• [How to complete this task]:
Copy out every line of the listing below that contains the word "America". Case counts.

• [Input data]:
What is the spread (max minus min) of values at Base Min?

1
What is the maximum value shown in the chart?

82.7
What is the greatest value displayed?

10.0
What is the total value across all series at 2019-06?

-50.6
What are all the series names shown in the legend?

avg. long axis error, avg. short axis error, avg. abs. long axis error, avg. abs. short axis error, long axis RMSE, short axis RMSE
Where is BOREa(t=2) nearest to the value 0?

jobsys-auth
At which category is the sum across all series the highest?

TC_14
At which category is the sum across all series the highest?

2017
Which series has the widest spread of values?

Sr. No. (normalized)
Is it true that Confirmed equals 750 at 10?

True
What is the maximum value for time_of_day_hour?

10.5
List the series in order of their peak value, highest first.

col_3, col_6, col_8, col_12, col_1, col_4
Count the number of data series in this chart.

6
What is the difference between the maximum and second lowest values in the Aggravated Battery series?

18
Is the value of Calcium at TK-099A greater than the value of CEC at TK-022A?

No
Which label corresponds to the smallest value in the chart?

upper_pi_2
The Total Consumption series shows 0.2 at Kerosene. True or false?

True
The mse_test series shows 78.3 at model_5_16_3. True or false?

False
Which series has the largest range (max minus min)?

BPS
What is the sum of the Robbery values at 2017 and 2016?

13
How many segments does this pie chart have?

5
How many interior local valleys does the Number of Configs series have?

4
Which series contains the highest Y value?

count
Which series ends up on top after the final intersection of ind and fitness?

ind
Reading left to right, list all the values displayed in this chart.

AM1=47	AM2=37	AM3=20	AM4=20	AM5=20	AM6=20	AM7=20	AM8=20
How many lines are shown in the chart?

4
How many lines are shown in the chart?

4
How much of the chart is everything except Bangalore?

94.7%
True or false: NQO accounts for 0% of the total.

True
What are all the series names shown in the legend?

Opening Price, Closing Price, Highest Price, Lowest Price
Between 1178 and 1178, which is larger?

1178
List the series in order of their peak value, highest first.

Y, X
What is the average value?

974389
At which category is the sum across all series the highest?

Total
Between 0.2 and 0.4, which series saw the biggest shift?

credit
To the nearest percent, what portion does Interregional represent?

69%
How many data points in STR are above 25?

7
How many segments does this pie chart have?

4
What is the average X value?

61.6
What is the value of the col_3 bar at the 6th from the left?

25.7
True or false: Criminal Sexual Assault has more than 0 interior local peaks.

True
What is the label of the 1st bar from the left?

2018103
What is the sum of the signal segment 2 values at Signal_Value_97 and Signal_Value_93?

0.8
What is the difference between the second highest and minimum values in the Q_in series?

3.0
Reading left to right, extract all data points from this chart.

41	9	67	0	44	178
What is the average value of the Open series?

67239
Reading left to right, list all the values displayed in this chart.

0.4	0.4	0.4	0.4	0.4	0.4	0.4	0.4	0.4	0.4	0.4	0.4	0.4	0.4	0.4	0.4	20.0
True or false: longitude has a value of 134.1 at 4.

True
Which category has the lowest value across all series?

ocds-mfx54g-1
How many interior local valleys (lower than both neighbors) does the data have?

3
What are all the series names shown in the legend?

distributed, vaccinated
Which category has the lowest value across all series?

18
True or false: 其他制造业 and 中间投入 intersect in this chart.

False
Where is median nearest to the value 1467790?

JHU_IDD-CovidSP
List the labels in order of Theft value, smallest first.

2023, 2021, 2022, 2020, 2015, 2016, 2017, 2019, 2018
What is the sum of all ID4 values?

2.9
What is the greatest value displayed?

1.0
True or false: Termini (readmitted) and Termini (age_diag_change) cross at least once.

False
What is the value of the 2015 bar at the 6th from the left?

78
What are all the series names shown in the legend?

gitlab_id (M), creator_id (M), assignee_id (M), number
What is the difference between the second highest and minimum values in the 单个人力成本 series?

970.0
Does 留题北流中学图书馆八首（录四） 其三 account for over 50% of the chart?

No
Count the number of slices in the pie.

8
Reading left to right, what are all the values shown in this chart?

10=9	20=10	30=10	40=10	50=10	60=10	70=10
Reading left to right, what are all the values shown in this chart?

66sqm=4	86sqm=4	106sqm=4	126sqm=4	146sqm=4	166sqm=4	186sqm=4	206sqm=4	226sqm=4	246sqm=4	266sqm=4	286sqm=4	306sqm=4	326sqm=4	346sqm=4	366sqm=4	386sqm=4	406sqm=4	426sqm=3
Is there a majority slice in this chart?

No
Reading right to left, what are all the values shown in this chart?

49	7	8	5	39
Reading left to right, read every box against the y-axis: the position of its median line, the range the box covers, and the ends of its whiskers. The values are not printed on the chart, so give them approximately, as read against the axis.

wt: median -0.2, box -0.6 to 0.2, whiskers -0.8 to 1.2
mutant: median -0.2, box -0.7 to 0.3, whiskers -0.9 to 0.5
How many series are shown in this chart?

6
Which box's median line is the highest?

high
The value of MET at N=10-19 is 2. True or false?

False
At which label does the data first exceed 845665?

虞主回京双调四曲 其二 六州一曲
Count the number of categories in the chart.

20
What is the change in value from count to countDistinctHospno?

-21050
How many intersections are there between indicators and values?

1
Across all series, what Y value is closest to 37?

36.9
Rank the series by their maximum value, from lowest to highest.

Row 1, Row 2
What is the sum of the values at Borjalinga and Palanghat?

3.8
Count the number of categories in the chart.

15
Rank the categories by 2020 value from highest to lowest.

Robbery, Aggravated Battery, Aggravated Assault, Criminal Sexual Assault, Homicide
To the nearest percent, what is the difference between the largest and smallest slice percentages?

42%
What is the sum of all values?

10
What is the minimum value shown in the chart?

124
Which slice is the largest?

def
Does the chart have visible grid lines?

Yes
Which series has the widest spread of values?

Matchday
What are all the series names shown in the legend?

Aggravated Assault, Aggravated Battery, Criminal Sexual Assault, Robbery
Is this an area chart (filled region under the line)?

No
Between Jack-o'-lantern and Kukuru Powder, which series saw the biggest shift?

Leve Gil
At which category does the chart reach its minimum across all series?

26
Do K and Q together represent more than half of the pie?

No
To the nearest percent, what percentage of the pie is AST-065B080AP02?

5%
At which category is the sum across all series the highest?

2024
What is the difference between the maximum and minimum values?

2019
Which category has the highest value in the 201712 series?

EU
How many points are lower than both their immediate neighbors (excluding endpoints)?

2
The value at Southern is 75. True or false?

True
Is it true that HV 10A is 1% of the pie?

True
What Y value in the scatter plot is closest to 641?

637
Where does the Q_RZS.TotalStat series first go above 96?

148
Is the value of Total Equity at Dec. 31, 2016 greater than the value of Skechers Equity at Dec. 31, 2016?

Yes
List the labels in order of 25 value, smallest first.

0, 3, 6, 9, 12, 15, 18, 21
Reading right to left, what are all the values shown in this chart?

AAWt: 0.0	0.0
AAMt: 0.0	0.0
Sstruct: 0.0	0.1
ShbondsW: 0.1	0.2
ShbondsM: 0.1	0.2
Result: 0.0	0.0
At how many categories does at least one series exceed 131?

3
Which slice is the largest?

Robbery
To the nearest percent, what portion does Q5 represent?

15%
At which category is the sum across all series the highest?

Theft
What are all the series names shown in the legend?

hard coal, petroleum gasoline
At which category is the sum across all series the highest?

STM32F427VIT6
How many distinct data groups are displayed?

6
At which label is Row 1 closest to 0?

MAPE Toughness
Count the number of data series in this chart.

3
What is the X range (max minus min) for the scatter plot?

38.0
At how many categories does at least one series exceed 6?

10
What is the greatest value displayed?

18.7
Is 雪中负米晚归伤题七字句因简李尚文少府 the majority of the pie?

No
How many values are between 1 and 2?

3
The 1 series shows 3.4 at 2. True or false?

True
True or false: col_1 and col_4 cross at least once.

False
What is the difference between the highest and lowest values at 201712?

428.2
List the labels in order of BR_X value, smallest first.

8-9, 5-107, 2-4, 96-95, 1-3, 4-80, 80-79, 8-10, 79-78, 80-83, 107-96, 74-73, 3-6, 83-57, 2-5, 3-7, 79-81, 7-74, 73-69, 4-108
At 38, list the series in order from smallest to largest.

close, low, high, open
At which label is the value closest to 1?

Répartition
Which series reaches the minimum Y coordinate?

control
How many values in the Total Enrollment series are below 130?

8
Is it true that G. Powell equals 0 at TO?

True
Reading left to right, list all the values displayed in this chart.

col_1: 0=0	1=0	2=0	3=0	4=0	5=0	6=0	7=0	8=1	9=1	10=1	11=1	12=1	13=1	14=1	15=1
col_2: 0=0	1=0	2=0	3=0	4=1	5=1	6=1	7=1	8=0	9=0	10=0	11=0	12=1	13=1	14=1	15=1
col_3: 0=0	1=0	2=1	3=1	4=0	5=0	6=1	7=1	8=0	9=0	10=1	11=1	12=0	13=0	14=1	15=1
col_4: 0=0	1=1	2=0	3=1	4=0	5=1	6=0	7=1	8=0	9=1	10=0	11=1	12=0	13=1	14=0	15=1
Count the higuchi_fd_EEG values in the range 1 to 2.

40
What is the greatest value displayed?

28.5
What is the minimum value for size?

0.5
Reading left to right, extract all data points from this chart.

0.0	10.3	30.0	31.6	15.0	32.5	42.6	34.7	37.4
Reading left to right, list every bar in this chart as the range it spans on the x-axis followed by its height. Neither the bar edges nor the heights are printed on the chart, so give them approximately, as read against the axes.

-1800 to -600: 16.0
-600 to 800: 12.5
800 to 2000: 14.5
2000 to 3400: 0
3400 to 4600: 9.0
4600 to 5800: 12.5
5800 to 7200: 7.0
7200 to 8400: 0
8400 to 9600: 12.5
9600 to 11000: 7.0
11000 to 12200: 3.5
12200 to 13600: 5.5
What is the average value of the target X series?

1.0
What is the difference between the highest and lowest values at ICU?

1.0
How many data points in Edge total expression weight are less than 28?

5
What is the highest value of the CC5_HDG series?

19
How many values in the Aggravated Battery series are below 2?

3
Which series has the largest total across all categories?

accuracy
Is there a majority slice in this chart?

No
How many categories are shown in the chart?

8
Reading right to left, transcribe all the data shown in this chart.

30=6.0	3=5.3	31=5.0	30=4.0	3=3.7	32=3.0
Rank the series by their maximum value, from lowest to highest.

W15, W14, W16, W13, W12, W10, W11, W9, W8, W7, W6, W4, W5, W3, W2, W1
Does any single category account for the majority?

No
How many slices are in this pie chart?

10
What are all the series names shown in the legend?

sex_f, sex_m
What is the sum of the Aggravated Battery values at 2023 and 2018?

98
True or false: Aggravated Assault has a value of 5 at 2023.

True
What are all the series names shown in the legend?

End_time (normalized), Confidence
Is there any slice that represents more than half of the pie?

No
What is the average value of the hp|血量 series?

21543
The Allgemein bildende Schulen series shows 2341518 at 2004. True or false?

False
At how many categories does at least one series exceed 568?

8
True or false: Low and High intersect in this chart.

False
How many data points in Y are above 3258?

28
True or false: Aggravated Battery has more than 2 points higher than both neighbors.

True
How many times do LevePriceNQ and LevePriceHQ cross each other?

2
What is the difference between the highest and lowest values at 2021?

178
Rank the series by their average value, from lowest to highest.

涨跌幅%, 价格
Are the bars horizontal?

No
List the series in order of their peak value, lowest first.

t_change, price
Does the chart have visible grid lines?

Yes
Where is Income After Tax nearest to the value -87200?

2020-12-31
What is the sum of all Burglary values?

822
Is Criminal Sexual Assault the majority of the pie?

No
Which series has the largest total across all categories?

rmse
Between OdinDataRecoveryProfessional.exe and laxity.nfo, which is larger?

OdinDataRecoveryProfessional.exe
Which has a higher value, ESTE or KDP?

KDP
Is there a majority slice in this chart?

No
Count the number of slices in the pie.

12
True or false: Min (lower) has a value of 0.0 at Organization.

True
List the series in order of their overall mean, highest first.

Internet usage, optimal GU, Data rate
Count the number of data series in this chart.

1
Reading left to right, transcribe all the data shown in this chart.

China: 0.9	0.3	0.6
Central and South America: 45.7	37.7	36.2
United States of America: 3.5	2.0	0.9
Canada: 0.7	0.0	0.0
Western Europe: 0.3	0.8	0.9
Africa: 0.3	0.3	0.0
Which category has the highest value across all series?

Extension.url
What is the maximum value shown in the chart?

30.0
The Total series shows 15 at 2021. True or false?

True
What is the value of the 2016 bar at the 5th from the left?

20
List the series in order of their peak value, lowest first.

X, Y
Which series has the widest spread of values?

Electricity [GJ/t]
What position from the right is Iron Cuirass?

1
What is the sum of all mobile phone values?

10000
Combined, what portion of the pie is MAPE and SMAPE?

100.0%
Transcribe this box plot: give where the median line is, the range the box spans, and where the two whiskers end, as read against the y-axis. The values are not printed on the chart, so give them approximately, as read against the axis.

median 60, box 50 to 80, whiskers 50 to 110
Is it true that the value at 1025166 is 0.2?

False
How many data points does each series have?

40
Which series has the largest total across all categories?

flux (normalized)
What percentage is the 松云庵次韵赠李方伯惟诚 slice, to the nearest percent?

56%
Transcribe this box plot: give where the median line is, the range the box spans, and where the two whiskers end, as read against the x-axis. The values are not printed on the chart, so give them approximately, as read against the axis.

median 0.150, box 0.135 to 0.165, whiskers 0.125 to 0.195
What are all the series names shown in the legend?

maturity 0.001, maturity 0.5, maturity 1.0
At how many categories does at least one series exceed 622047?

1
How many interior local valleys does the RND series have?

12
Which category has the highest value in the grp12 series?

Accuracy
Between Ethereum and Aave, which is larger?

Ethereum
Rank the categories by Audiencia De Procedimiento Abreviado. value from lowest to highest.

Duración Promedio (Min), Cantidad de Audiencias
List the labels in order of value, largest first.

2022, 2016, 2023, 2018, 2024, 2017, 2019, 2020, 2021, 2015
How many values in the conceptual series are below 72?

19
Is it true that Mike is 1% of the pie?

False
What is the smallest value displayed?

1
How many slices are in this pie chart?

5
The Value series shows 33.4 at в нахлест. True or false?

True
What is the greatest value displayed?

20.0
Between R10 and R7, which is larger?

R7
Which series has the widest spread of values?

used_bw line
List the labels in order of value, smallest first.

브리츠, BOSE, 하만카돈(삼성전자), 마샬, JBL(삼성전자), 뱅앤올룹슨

• [Worked solution]:
Central and South America: 45.7	37.7	36.2
United States of America: 3.5	2.0	0.9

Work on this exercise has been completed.